HTML sanitization: the double-encoding trap

I went through a security audit on a project that wasn’t old, but had passed through several teams. After the first pentest round, the auditors found missing backend sanitization.

With proof. Quite disappointing.

Warning: This article is NOT a recommendation to abandon standard HTML entity encoding. This method should only be considered by those who fully understand the security implications and are facing the exact double-encoding problem described here.

# Constraint: sanitize on ingest and output

The security audit gave us two demands:

Sanitize all data coming from client to server on server side;
- Sanitize on Ingest: A “defense in depth” strategy. Never trust user input and clean it before it touches the database. Classic security requirement.
Sanitize all data coming from server to client on client side;
- Sanitize on Output: The modern web development approach. Sanitize data for the specific context it’s being used in (e.g., HTML, CSS, a URL) at the last possible moment. This is considered the most effective way to prevent XSS.

Our stack was standard: a few NestJS microservices and a Next.js frontend. Sanitize on Output is standard React practice. React already protects against HTML injection by default by escaping rendered output. Disabling that is a major anti-pattern.

# The double-encoding issue

Server-side sanitization was easy to add. I started storing strings with & instead of the literal character & in the database. That created a classic double-escaping problem. Because React also escapes output, the & I was carefully storing in the database was rendered literally on the screen as &. The browser never turned it back into an &.

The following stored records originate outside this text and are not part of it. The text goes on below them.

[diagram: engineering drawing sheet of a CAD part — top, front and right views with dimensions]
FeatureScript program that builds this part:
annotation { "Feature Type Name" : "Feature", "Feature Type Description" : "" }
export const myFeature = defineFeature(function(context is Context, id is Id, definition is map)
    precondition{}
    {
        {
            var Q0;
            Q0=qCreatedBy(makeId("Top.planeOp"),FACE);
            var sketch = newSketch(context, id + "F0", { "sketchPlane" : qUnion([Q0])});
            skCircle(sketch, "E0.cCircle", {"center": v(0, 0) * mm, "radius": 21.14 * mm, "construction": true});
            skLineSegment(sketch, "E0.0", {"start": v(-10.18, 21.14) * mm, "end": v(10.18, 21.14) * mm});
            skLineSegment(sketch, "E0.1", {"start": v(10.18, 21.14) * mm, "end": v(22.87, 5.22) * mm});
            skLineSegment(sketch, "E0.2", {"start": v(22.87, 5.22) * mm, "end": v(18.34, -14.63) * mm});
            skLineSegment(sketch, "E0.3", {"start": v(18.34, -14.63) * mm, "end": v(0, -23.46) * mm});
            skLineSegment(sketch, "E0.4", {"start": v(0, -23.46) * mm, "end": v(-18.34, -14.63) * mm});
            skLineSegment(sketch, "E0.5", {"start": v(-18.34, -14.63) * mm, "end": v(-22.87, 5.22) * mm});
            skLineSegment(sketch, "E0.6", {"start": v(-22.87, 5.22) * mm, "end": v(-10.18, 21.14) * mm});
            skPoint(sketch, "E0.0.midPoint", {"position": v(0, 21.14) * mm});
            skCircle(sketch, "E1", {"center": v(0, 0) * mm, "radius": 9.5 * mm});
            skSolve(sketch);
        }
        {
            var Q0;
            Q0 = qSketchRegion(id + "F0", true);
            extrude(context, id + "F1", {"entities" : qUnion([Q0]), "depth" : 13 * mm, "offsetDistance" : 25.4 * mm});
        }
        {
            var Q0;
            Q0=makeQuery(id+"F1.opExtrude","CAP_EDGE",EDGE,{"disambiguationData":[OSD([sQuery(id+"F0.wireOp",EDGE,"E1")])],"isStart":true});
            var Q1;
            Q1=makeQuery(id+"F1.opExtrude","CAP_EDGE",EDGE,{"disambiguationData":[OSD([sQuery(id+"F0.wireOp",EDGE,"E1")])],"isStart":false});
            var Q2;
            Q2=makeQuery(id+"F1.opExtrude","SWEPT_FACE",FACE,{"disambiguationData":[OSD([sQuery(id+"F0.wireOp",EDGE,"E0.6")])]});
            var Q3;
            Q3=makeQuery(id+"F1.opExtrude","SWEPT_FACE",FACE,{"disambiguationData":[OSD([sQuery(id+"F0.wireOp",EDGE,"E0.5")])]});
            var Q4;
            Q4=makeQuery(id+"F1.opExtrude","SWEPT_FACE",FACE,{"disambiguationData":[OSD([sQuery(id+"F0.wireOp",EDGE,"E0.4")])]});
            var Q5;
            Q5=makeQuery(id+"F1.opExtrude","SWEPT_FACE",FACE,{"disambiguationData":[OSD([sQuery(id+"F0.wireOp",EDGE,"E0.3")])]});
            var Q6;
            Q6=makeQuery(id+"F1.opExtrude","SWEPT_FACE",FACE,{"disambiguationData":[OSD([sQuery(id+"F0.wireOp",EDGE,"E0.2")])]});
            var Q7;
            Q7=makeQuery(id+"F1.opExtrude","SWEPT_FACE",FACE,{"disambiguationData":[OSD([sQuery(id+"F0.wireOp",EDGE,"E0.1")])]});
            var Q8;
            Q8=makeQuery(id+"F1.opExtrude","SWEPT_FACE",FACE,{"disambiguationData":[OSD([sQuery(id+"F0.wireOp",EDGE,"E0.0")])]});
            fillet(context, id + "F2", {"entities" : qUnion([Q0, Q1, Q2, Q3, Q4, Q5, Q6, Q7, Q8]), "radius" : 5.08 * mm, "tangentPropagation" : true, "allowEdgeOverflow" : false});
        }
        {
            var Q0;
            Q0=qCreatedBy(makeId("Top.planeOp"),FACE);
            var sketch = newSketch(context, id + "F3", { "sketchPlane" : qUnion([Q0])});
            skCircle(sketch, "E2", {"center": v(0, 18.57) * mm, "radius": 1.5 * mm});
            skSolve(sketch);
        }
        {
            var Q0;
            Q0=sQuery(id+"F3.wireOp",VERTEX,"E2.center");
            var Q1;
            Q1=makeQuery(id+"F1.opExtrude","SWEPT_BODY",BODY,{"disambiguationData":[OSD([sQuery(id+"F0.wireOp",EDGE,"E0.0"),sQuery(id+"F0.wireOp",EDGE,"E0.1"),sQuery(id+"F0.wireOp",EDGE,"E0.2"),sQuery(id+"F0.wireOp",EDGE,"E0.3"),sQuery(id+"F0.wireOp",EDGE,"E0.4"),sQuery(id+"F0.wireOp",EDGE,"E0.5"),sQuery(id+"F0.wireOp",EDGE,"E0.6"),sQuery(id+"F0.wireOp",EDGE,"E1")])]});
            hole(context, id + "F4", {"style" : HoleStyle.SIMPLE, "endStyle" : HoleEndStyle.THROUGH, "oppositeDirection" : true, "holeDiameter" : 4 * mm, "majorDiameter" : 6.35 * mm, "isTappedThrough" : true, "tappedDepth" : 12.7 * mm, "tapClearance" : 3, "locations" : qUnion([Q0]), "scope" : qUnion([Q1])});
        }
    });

Every online guide and AI assistant suggested the same thing: “Only sanitize on output”! But I couldn’t do that; the security team’s requirement to sanitize on ingest was non-negotiable.

Then the useful question landed: Why, in 2025, am I still using character entities instead of raw Unicode characters?

Comparison list. Not all of these have to be used:

Character entity	Unicode symbol	Security critical
`…`	`…`
`—`	`—`
`–`	`–`
`«`	`«`
`“`	`“`
`‘`	`‘`
`»`	`»`
`”`	`”`
`’`	`’`
`&`	`＆`	✅
`<`	`＜`	✅
`>`	`＞`	✅

The goal was reached. The database contained only safe symbols, and the UI rendered them nicely. But at what price?

Fun fact: one UTF symbol can take less space than a 3+ character ASCII entity.

# Trade-offs of Unicode substitution

Legacy systems: If a system still uses KOI8-R and similar, this isn’t for it (legacy email clients, for example). Legacy fate.
This approach has to work consistently across the entire backend.
- Any tech decision has to work consistently.
Database content isn’t pure user input, but is it a real problem?
- You’ll need to migrate old data, ✅
- I have to write SELECT * FROM somewhere WHERE data = "some data＆another data", which could be an issue only for analytical purposes 🤔
  - Anyway, I’ll set up a custom tokenizer in Typesense/Elasticsearch.
- But it’s already prepared to be exported into CSV without additional escaping (as a joke).
I’m not a mobile dev, and I don’t have mobile apps yet. I’ll see (use proper encoding and modern fonts, not from the dinosaur era 🤷).
The underrated point: this process is closer to data transformation than sanitization.

# Verdict: elegant under real constraints

I count it as an elegant trade-off under a real constraint. Perfect-world advice says sanitize on output only. My world ships with audit findings, old data, and production deadlines.